Je ne voulais pas être celle qui après avoir bravé tant de choses, s’apercevrait que l’on ne se débarrasse pas comme ça des stéréotypes raciaux, sociaux que d’autres peuvent avoir sur elle et que cela la poursuivrait. D’ailleurs, ce quelqu’un s’apercevrait aussi qu’il est dur pour elle de se débarrasser de vieilles croyances, de pensées limitantes, anxieuses. Entre le moment où l’on prend conscience des choses et le moment où on se sent apaisée vis à vis de ça, il y a du chemin.
Et putain qu’il est long.
Je ne voulais pas être celle qui passait son temps à se comparer, toujours en moins bien forcément, chez les autres c’était toujours mieux. Et les questions. Pourquoi eux et pas moi ? Qu’est ce qui cloche chez moi, y a forcément un truc qui ne doit pas aller, parce que je n’ai pas de chance, pourquoi ?
Je ne voulais pas être celle qui a passé plus de la moitié de sa vie a détesté son corps et qui a pris conscience assez récemment que ce corps c’est son vaisseau et qu’il ne sert à rien de le malmener. Que maintenant, il faut arrêter, il faut faire la paix. Faire la paix ? Oui faire la paix. Et avoir de la gratitude, le remercier, lui qui me permet de me mouvoir avec autant de dynamisme.
Je ne voulais pas être celle qui comprend que les expériences mauvaises surtout, m’apprennent quelque chose sur moi.
Je ne voulais pas me connaître, je ne voulais pas savoir qui j’étais réellement. J’avais peur de ce que j’allais trouver je crois à force de trifouiller dans mes états-d’âme.

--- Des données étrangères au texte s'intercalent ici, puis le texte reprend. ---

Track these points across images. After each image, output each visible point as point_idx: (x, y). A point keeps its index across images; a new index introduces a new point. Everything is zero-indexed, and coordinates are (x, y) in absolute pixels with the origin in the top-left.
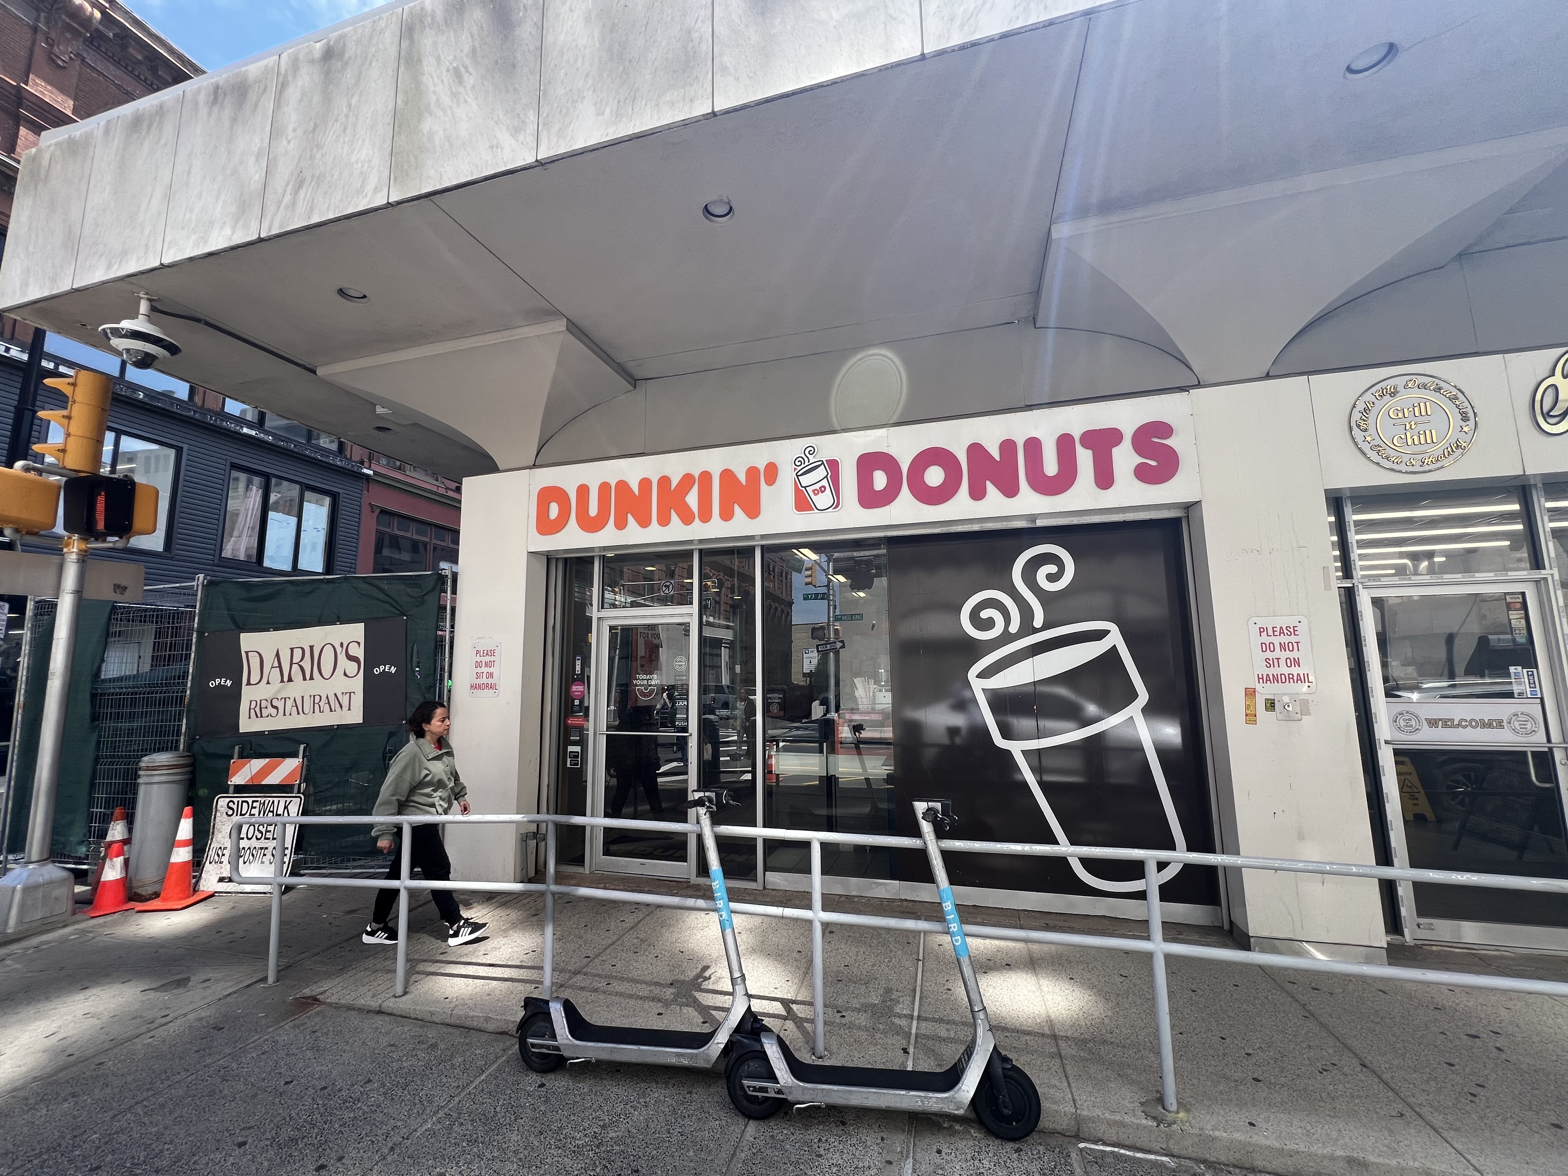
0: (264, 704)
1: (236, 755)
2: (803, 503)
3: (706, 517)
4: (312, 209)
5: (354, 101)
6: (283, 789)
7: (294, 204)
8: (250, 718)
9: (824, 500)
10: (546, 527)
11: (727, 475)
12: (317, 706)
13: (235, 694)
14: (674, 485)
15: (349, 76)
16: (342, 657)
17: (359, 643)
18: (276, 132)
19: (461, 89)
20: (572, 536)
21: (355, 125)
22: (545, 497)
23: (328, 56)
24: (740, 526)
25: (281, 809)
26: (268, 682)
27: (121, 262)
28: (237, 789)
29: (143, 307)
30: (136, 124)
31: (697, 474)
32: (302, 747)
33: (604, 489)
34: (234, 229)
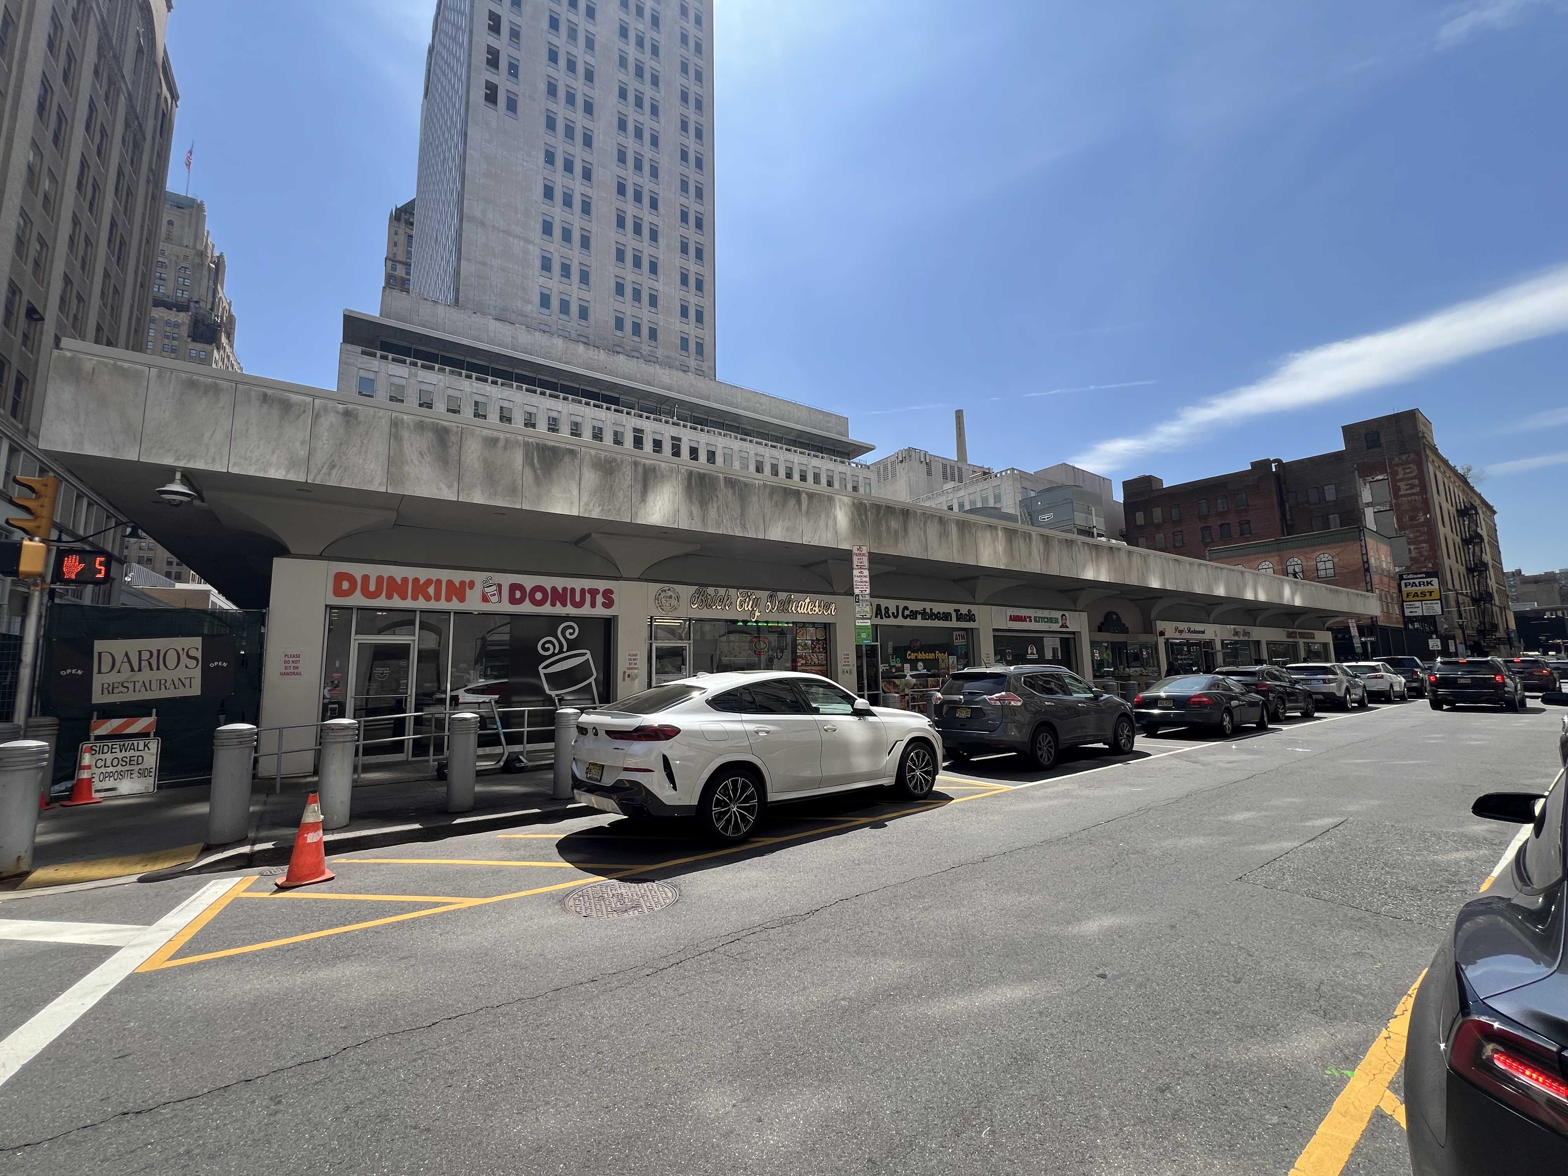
0: (115, 685)
1: (95, 718)
2: (485, 599)
3: (438, 599)
4: (341, 480)
6: (142, 735)
7: (329, 474)
8: (102, 694)
9: (495, 599)
10: (339, 593)
11: (450, 582)
12: (163, 686)
13: (87, 679)
14: (421, 582)
15: (361, 428)
17: (197, 649)
18: (313, 436)
19: (423, 460)
20: (357, 600)
21: (366, 452)
22: (340, 577)
23: (347, 413)
24: (455, 605)
25: (141, 747)
26: (119, 672)
27: (189, 460)
28: (99, 738)
29: (178, 476)
30: (192, 384)
31: (434, 580)
32: (154, 710)
33: (380, 579)
34: (287, 472)
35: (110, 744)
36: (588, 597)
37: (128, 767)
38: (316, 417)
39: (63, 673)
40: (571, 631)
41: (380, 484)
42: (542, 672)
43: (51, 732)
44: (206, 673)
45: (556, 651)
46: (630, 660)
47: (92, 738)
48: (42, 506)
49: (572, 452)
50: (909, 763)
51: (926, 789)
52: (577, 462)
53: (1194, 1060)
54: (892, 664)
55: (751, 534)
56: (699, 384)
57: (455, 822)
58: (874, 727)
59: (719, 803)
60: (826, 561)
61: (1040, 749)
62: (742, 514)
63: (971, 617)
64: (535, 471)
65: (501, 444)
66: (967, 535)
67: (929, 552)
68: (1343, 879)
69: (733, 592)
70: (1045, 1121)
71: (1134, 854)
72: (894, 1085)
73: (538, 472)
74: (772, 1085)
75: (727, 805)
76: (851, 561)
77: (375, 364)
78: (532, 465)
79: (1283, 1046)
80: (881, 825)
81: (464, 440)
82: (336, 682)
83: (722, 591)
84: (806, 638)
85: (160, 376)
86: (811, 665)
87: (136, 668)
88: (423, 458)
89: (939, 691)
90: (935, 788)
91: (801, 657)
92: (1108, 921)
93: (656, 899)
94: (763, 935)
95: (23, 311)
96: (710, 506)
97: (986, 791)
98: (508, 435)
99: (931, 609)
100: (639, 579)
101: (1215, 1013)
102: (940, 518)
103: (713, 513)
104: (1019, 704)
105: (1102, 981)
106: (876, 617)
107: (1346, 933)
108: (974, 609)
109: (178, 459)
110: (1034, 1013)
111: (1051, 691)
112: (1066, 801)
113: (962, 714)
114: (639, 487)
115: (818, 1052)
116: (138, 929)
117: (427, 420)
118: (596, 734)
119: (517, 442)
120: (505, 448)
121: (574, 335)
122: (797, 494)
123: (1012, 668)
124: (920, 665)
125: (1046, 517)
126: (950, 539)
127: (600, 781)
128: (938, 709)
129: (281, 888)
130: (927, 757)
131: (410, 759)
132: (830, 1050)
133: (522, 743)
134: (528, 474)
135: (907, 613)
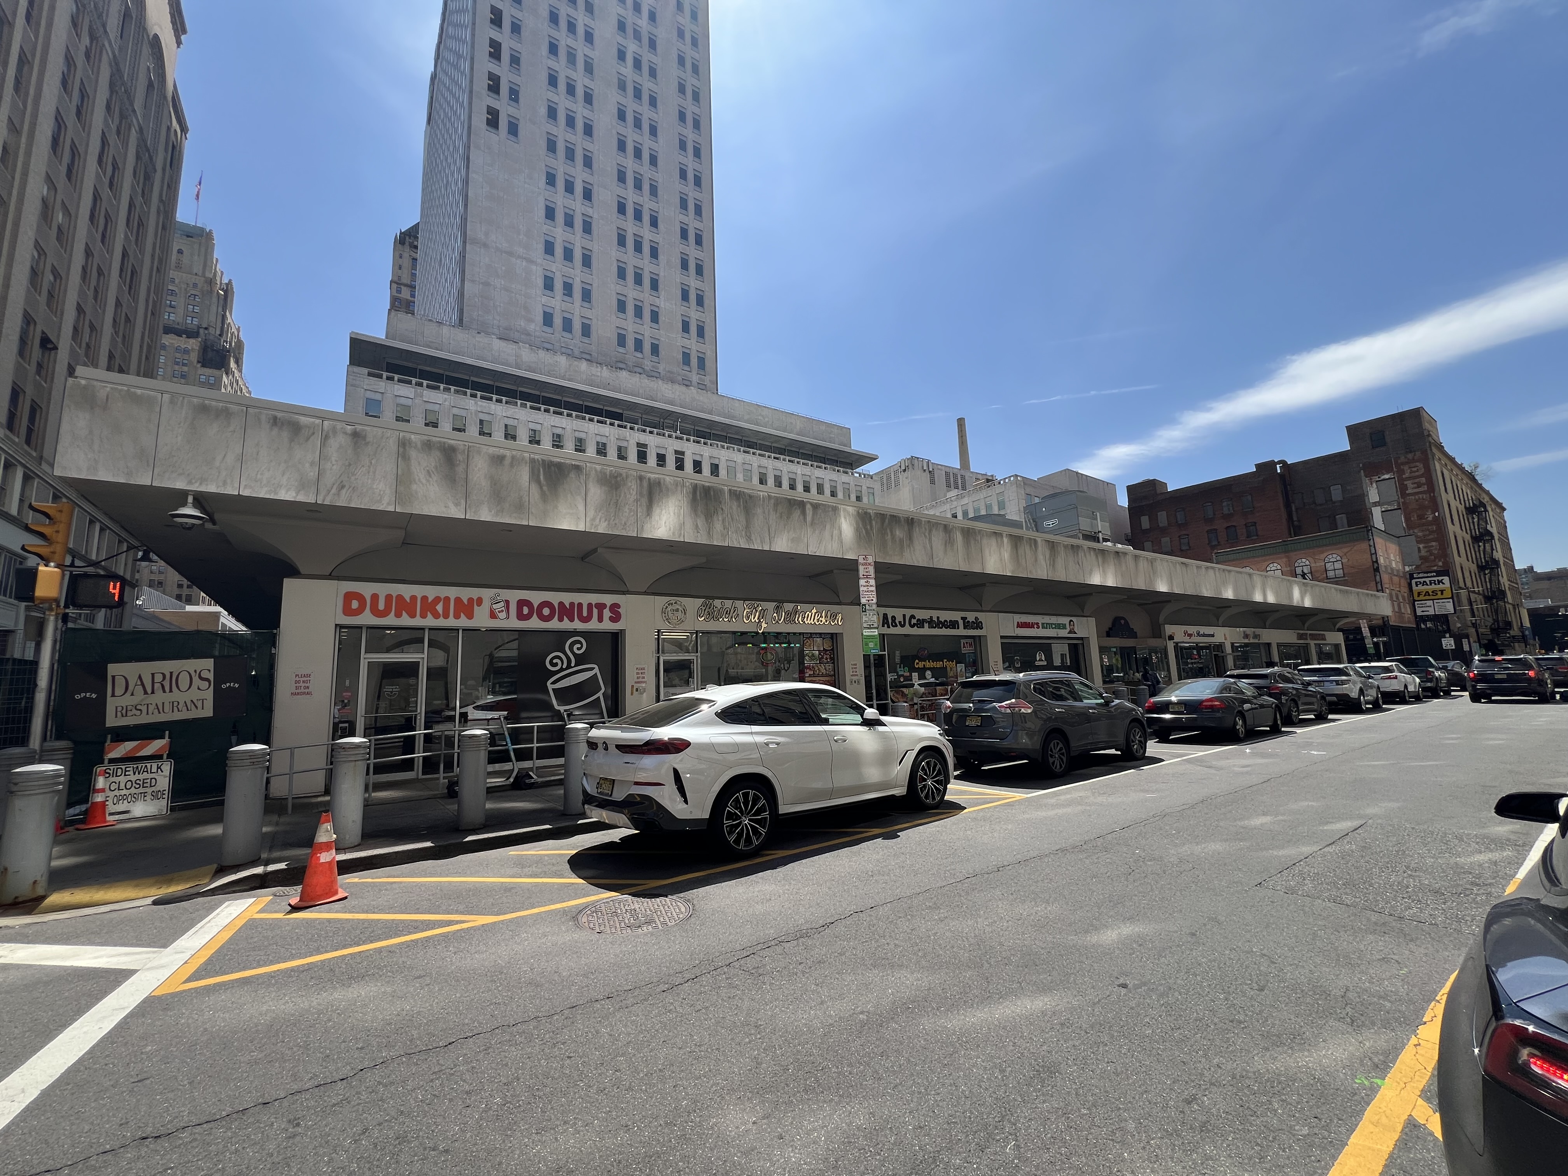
0: (129, 708)
1: (109, 741)
2: (493, 615)
3: (446, 616)
4: (350, 501)
5: (373, 462)
6: (154, 757)
7: (338, 495)
8: (116, 717)
9: (503, 615)
10: (349, 612)
11: (458, 599)
12: (175, 708)
13: (100, 702)
14: (429, 600)
15: (369, 449)
17: (210, 670)
18: (323, 458)
19: (430, 479)
20: (367, 618)
21: (374, 472)
22: (349, 597)
23: (356, 435)
24: (463, 622)
25: (154, 770)
26: (132, 694)
27: (201, 484)
28: (112, 761)
29: (190, 499)
30: (203, 409)
31: (442, 597)
32: (167, 732)
33: (389, 597)
34: (297, 494)
35: (123, 767)
36: (595, 611)
37: (141, 790)
38: (325, 438)
39: (78, 697)
40: (579, 646)
41: (388, 504)
42: (550, 687)
43: (65, 756)
44: (218, 694)
45: (564, 667)
46: (638, 673)
47: (106, 761)
48: (57, 532)
49: (577, 468)
50: (921, 773)
51: (938, 799)
52: (583, 477)
53: (1220, 1071)
54: (901, 673)
55: (757, 546)
56: (701, 398)
57: (467, 839)
58: (883, 735)
59: (731, 816)
60: (832, 571)
61: (1052, 756)
62: (748, 527)
63: (978, 625)
64: (541, 488)
65: (507, 462)
66: (972, 542)
67: (935, 560)
68: (1364, 883)
69: (739, 603)
70: (1071, 1135)
71: (1151, 860)
72: (915, 1100)
73: (545, 488)
74: (792, 1102)
75: (739, 818)
76: (857, 570)
77: (381, 385)
78: (538, 482)
79: (1311, 1056)
80: (893, 836)
81: (471, 458)
82: (346, 701)
83: (728, 603)
84: (814, 649)
85: (172, 402)
86: (818, 676)
87: (149, 691)
88: (430, 476)
89: (948, 699)
90: (946, 798)
91: (808, 668)
92: (1127, 930)
93: (669, 914)
94: (779, 949)
95: (37, 341)
96: (715, 518)
97: (999, 800)
98: (514, 453)
99: (938, 618)
100: (646, 593)
101: (1240, 1022)
102: (945, 526)
103: (718, 526)
104: (1029, 711)
105: (1123, 991)
106: (883, 626)
107: (1371, 937)
108: (981, 616)
109: (190, 482)
110: (1056, 1024)
111: (1061, 698)
112: (1080, 808)
113: (972, 722)
114: (644, 501)
115: (837, 1067)
116: (154, 952)
117: (434, 439)
118: (606, 749)
119: (523, 459)
120: (512, 465)
121: (577, 352)
122: (802, 505)
123: (1021, 675)
124: (928, 674)
125: (1050, 523)
126: (955, 547)
127: (611, 795)
128: (948, 717)
129: (295, 909)
130: (938, 766)
131: (421, 776)
132: (850, 1065)
133: (532, 759)
134: (535, 490)
135: (914, 621)
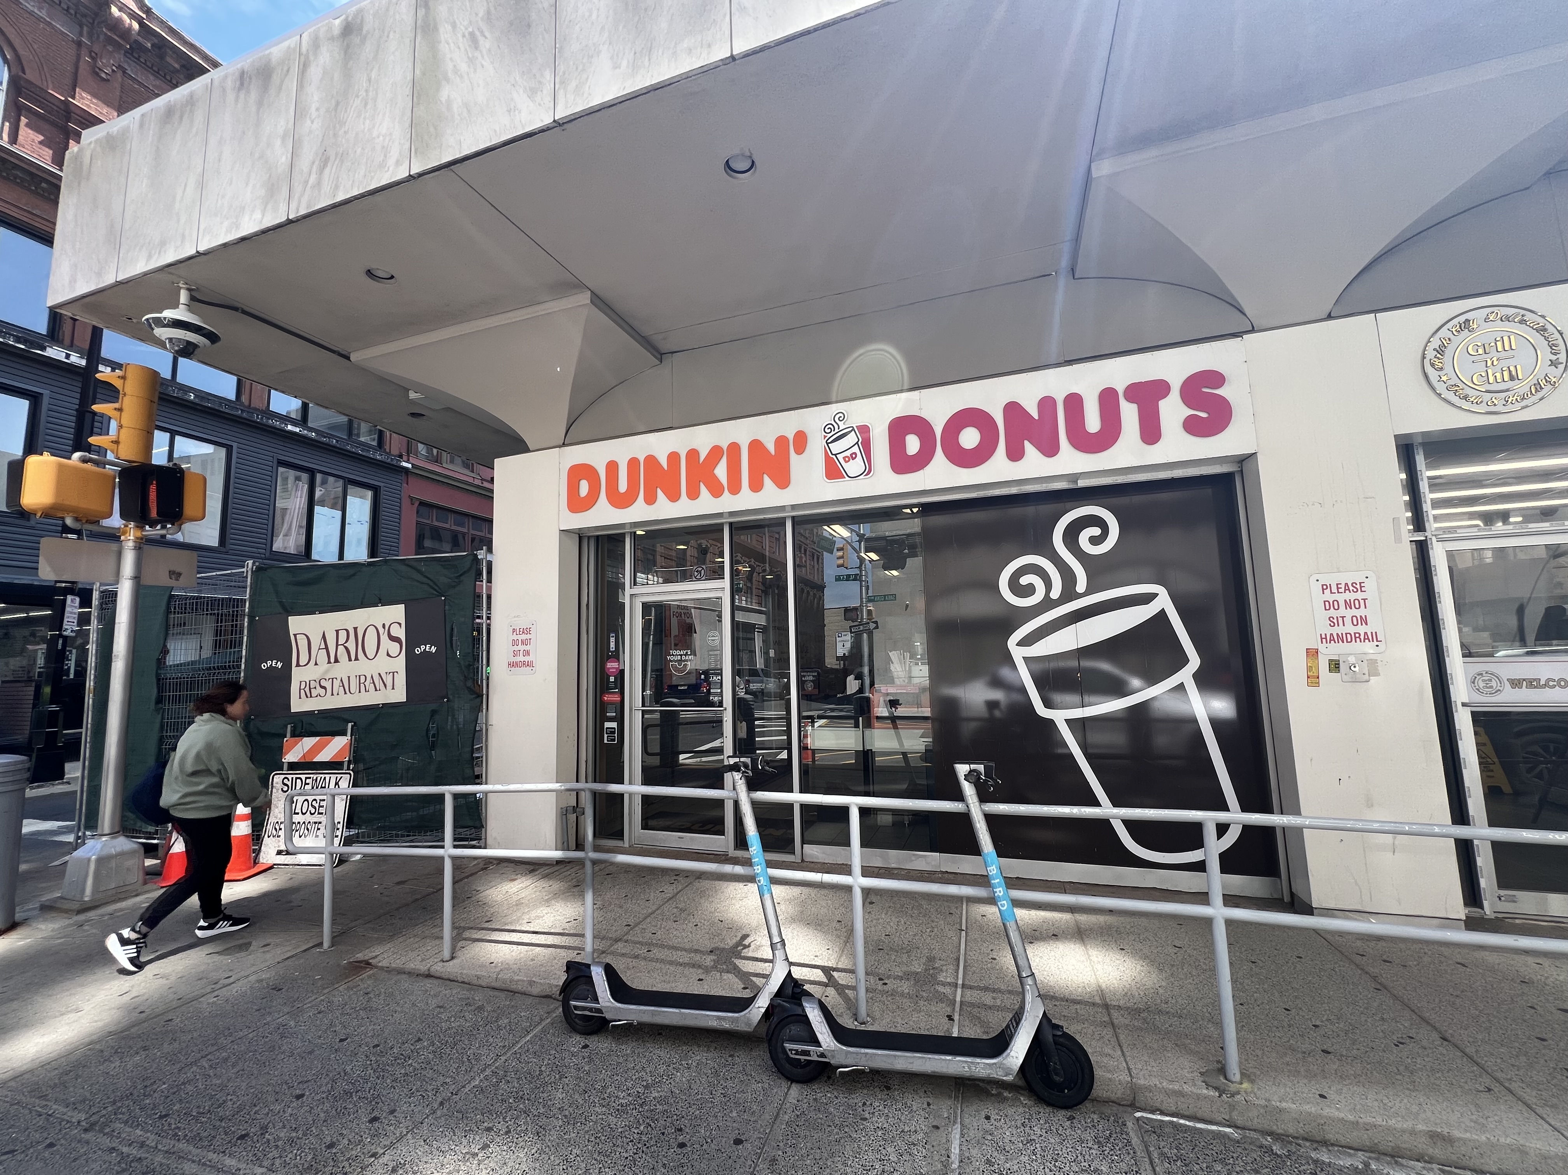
0: (313, 684)
1: (288, 735)
2: (833, 471)
3: (735, 489)
4: (337, 187)
5: (373, 75)
6: (333, 766)
7: (319, 184)
8: (300, 698)
9: (855, 467)
10: (577, 504)
11: (756, 446)
12: (362, 686)
13: (286, 675)
14: (702, 458)
15: (368, 49)
16: (384, 638)
17: (400, 624)
18: (300, 113)
19: (477, 54)
20: (609, 513)
22: (575, 475)
23: (347, 30)
24: (774, 497)
25: (332, 786)
26: (316, 664)
27: (160, 252)
30: (169, 115)
31: (726, 446)
32: (349, 726)
33: (633, 466)
34: (263, 212)
35: (303, 777)
36: (1129, 413)
37: (316, 818)
39: (264, 666)
40: (1096, 531)
42: (1018, 653)
44: (412, 665)
45: (1055, 594)
48: (120, 410)
85: (141, 125)
88: (476, 47)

Et puis la thérapie, la vie, les gens, les rencontres, les changements, les évènements bim dans ta gueule tout cela m’amènent inexorablement à celle que je suis.
Dans ces conditions, maintenant que je sais un peu mieux qui je suis et ce que je vaux, je ne peux plus me déconsidérer.
Et ce n’est pas, plus possible.
Alors ?
Bah alors j’aime et je suis fière de celle que je suis.
La tête appuyée sur cette vitre de bus, j’ai donc réfléchi à tout cela. Et à d’autres choses. J’ai pensé : chemin parcouru. J’ai pensé : bonheur. J’ai pensé : amour. Je me suis dit qu’il fallait que je profite de ce moment de lucidité consciente parce que cela n’allait pas durer.
J’ai rigolé. Toute seule oui.
Mon arrêt de bus est arrivé.
Je suis descendue.
J’ai marché d’un pas décidé jusqu’à chez moi.
Un vendredi soir, comme il y en aura tant d’autres.